Mayor Pascal Quevillion, who is no stranger to drawing the ire of Simon and the rest of the Mohawk community, asked the Mohawk population to take down the road blocks and allow the provincial police, the Surete du Quebec (SQ) to control traffic and handle anything related to the pandemic.
The checkpoints, he says, are illegal and force Oka residents into unnecessary detours in order to avoid Kanesatake’s borders.
In a statement issued earlier this week, Quevillion decried the SQ and the province’s transport ministry for “[neglecting] to exercise their power and jurisdiction on Route 344 to restore traffic on the Oka road network.”
He said it’s “unacceptable” that Kanesatake’s “economic vitality” is held hostage by the Mohawk Council and the Kanesatake Emergency Response Unit.
Simon says Kanesatake has, so far, turned away thousands of cars since the pandemic began – mostly out-of-towners or people seeking cannabis and tobacco shops.
Simon doesn’t expect the SQ to do the work the response unit has already undertaken with the check points.
“Despite that, [Quevillion] went ahead and threatened our checkpoints – or dissuasion points – with arrest.”

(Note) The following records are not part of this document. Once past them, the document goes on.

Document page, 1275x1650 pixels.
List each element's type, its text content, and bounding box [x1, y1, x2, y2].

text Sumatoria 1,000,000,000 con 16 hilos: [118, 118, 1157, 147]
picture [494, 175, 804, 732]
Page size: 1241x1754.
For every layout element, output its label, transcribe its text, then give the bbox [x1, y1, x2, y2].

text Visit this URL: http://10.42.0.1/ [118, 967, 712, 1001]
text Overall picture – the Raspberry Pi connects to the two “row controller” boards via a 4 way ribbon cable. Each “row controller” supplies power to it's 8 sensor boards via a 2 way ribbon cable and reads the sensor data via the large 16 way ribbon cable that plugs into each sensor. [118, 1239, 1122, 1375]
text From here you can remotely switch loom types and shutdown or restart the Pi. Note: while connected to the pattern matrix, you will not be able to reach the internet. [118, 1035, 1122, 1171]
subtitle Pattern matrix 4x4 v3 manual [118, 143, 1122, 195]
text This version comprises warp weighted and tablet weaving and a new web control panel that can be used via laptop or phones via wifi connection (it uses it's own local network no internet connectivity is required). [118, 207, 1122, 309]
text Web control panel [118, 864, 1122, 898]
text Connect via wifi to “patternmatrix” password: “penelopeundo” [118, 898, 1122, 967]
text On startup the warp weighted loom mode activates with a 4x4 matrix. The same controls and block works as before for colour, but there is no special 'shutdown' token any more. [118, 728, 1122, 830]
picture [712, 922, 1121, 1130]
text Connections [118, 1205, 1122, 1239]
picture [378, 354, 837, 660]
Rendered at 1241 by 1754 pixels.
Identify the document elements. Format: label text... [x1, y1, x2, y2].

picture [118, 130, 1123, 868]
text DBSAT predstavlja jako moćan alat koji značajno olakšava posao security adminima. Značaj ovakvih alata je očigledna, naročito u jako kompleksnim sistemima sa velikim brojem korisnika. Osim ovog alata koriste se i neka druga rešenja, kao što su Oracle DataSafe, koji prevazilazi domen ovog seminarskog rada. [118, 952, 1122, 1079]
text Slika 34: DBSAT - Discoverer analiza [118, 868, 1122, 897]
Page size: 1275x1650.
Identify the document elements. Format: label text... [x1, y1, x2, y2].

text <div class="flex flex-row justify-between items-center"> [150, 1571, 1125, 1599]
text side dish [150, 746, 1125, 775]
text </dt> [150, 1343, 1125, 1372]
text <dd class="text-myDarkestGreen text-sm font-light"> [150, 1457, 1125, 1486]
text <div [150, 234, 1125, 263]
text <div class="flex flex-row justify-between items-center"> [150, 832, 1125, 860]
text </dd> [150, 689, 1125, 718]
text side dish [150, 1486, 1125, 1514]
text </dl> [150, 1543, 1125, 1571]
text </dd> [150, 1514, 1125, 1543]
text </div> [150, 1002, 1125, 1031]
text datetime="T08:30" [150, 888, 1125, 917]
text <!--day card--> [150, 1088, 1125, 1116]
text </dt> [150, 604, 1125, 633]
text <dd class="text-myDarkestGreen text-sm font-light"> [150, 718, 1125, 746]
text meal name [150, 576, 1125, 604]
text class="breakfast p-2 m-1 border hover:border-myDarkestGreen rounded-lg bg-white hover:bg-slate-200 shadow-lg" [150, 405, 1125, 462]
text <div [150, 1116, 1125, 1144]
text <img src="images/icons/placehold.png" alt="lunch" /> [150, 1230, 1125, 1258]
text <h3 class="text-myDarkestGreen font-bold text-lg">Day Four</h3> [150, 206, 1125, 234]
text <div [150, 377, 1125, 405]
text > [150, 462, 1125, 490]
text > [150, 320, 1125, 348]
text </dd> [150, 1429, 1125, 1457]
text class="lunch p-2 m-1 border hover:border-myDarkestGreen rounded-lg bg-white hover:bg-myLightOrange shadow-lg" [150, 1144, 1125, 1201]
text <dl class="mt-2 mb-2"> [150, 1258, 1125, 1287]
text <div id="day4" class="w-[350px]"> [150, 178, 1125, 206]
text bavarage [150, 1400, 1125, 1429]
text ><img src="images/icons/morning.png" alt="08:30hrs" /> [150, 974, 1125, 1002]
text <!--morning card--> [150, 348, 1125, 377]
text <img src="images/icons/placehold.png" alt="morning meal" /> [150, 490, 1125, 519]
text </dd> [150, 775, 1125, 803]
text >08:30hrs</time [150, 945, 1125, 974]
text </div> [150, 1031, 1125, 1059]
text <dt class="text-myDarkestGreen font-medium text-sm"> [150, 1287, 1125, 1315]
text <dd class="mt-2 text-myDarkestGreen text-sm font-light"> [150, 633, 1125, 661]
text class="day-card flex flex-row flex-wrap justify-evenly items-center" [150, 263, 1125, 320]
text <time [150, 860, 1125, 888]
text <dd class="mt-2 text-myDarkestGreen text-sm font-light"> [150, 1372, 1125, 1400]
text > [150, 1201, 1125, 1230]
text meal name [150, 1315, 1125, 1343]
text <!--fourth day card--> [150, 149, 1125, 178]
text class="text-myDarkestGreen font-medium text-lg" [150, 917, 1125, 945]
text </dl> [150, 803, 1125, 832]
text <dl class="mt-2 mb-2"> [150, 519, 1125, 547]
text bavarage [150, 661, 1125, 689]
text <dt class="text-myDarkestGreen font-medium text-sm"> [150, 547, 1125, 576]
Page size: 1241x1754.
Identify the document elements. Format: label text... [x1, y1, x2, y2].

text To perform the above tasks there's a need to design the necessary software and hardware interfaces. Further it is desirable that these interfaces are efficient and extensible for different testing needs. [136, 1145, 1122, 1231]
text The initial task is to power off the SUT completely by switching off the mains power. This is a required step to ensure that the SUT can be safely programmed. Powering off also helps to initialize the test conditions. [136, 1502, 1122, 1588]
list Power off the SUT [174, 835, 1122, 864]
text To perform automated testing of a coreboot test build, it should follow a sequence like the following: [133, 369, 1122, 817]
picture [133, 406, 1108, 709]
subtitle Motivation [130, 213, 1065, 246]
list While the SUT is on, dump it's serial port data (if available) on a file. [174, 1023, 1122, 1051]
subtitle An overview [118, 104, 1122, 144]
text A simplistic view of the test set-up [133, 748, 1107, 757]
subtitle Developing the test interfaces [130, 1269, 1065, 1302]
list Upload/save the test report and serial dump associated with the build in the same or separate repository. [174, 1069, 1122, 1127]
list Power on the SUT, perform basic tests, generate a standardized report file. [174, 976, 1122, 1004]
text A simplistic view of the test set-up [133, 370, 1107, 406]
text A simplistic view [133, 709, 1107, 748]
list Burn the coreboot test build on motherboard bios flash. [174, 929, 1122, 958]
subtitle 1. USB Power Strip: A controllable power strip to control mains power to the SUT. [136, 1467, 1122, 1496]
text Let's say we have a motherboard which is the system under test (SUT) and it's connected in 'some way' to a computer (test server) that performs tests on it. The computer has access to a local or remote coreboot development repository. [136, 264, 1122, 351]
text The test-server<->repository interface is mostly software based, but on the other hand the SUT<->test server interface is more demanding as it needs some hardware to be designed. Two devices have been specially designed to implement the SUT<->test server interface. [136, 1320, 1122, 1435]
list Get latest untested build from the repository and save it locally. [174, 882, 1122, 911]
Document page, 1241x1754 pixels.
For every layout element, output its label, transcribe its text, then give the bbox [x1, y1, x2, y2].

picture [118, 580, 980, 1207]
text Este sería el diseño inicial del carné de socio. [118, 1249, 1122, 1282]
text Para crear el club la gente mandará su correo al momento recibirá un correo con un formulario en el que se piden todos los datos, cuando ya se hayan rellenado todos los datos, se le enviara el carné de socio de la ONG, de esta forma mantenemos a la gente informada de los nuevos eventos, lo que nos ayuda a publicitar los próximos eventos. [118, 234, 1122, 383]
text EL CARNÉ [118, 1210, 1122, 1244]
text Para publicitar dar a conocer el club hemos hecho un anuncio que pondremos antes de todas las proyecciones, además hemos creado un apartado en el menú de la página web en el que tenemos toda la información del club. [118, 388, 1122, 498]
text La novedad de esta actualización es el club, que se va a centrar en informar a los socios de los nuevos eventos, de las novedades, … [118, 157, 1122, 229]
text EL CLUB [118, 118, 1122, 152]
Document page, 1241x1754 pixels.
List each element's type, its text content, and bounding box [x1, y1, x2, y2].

On Monday, the Mohawk Council was served with a cease and desist notice signed by Quevillion.
According to the document, he’s threatening legal action for “unacceptable and intolerable” inconveniences, and is asking for the checkpoints to be lifted by May 11.
Oka also dispatched legal notices to higher-ups at the SQ and the Quebec Transport ministry, asking them, once again, to act.
In the document, the Municipality of Oka says “it wold be a shame” to eventually have to file an injunction request in Quebec Superior Court in order to “enforce its rights relative to the management of the road network.”